About this task: Within the records below is a range that opens at the line with "Alpha-synuclein (SNCA) is" and closes at the line with "NEARLY A 20 FOLD RETURN ON INVESTMENT!!!". Return that range word for word, both ends included, and only that range.

Records provided:
========================
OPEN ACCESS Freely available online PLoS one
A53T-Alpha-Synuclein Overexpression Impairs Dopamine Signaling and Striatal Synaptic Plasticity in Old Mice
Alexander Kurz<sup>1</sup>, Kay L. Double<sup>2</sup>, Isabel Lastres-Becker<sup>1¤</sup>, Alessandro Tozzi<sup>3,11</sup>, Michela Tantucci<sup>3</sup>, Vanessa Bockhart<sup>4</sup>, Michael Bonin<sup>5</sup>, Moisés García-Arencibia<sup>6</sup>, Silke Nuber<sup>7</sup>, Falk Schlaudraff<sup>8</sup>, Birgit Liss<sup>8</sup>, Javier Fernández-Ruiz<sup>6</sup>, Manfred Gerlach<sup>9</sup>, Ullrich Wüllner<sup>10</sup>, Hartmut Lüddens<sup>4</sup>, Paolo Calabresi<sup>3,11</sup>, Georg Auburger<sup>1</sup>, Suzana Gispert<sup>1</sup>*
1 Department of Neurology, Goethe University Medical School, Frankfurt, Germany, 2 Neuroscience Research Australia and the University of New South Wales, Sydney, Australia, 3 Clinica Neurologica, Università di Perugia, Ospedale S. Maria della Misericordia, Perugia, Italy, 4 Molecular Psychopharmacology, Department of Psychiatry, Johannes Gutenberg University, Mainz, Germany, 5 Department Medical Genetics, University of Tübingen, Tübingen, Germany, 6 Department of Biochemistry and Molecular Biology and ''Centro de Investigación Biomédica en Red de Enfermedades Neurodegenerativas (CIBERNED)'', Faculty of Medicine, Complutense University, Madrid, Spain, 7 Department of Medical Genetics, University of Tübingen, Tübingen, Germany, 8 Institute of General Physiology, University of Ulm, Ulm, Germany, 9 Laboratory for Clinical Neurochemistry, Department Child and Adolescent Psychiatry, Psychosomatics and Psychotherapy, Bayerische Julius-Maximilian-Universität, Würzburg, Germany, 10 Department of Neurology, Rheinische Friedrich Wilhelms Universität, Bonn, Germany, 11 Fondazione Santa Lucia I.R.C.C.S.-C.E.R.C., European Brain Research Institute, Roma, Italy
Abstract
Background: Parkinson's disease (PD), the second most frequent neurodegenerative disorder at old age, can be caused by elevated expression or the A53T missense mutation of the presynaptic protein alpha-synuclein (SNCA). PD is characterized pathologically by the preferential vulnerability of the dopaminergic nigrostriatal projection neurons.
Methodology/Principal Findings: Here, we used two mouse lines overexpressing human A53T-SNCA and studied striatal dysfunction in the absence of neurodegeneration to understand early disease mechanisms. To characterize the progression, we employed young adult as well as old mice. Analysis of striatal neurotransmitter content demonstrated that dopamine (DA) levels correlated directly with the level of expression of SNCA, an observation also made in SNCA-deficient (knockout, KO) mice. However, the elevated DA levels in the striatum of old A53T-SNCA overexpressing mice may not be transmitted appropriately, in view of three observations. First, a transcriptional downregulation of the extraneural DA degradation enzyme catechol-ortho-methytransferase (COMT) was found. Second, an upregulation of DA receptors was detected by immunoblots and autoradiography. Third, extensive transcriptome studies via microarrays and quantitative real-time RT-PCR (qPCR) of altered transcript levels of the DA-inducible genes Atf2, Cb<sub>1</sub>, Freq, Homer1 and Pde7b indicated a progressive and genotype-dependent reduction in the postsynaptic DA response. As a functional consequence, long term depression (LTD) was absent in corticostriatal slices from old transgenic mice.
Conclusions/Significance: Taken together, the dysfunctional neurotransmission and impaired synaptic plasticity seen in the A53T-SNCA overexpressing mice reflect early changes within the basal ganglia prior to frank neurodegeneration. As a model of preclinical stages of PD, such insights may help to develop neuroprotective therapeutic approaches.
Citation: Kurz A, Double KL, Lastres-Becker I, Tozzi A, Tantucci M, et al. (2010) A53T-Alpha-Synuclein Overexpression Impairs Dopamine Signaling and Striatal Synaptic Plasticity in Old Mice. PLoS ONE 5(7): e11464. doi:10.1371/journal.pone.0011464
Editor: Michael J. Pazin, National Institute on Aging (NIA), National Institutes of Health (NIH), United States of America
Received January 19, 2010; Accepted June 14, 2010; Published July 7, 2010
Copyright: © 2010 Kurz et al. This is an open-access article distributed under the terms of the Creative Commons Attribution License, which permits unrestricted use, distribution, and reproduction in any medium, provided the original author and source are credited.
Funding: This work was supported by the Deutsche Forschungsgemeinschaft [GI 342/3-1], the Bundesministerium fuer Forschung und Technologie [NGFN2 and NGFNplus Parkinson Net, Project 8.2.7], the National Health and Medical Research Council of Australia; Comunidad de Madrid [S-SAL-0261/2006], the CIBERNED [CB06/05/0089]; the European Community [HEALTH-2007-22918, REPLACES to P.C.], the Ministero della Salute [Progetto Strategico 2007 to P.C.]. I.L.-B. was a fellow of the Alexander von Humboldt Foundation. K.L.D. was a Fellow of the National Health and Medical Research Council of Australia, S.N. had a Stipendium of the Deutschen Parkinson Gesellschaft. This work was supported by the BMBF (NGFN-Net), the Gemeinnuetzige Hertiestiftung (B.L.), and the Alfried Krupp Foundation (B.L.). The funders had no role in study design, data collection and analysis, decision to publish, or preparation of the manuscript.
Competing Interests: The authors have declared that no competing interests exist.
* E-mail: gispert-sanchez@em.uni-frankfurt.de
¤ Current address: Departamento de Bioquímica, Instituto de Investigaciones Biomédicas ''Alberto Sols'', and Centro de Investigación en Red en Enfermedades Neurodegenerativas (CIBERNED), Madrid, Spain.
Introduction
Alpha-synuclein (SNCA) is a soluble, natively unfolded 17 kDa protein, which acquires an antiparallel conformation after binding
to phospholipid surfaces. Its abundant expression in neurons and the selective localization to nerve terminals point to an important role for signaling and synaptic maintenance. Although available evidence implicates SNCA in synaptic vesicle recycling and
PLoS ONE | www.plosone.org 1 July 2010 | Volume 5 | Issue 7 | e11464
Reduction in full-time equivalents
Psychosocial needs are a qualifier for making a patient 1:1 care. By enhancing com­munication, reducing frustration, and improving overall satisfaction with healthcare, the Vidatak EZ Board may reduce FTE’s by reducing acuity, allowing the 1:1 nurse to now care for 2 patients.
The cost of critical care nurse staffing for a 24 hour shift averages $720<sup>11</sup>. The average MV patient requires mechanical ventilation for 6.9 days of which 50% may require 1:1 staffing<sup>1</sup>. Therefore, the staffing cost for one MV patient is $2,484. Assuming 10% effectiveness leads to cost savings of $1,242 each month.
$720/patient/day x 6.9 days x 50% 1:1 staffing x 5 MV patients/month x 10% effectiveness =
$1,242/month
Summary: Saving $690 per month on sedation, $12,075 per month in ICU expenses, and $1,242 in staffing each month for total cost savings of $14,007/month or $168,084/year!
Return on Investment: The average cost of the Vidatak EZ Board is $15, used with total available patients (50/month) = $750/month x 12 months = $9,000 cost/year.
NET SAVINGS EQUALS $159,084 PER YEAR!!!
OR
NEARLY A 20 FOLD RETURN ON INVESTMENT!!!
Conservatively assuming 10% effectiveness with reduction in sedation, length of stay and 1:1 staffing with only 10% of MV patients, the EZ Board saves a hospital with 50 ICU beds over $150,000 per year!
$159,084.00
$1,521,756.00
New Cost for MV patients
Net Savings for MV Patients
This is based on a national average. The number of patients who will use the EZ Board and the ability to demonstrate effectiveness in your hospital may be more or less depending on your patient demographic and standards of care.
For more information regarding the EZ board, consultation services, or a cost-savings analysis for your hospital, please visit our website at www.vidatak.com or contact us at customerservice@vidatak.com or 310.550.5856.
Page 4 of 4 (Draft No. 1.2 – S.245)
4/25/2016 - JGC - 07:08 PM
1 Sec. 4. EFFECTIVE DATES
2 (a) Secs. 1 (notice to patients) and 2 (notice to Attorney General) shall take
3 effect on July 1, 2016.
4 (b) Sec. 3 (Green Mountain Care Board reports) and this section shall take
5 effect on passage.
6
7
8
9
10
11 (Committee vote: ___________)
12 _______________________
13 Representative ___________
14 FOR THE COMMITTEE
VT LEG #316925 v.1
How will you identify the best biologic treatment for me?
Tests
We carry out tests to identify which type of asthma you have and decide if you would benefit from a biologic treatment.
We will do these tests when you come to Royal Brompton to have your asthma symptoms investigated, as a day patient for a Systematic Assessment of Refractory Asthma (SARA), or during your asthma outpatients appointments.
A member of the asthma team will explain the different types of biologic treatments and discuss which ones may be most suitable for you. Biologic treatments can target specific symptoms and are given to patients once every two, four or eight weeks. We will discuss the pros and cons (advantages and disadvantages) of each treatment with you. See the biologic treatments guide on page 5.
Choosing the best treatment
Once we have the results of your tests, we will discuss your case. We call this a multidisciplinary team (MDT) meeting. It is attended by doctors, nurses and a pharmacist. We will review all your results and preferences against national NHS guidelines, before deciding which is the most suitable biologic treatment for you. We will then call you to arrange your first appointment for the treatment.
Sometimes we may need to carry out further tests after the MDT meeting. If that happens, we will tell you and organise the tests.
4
========================
Finished task:
Alpha-synuclein (SNCA) is a soluble, natively unfolded 17 kDa protein, which acquires an antiparallel conformation after binding
to phospholipid surfaces. Its abundant expression in neurons and the selective localization to nerve terminals point to an important role for signaling and synaptic maintenance. Although available evidence implicates SNCA in synaptic vesicle recycling and
PLoS ONE | www.plosone.org 1 July 2010 | Volume 5 | Issue 7 | e11464
Reduction in full-time equivalents
Psychosocial needs are a qualifier for making a patient 1:1 care. By enhancing com­munication, reducing frustration, and improving overall satisfaction with healthcare, the Vidatak EZ Board may reduce FTE’s by reducing acuity, allowing the 1:1 nurse to now care for 2 patients.
The cost of critical care nurse staffing for a 24 hour shift averages $720<sup>11</sup>. The average MV patient requires mechanical ventilation for 6.9 days of which 50% may require 1:1 staffing<sup>1</sup>. Therefore, the staffing cost for one MV patient is $2,484. Assuming 10% effectiveness leads to cost savings of $1,242 each month.
$720/patient/day x 6.9 days x 50% 1:1 staffing x 5 MV patients/month x 10% effectiveness =
$1,242/month
Summary: Saving $690 per month on sedation, $12,075 per month in ICU expenses, and $1,242 in staffing each month for total cost savings of $14,007/month or $168,084/year!
Return on Investment: The average cost of the Vidatak EZ Board is $15, used with total available patients (50/month) = $750/month x 12 months = $9,000 cost/year.
NET SAVINGS EQUALS $159,084 PER YEAR!!!
OR
NEARLY A 20 FOLD RETURN ON INVESTMENT!!!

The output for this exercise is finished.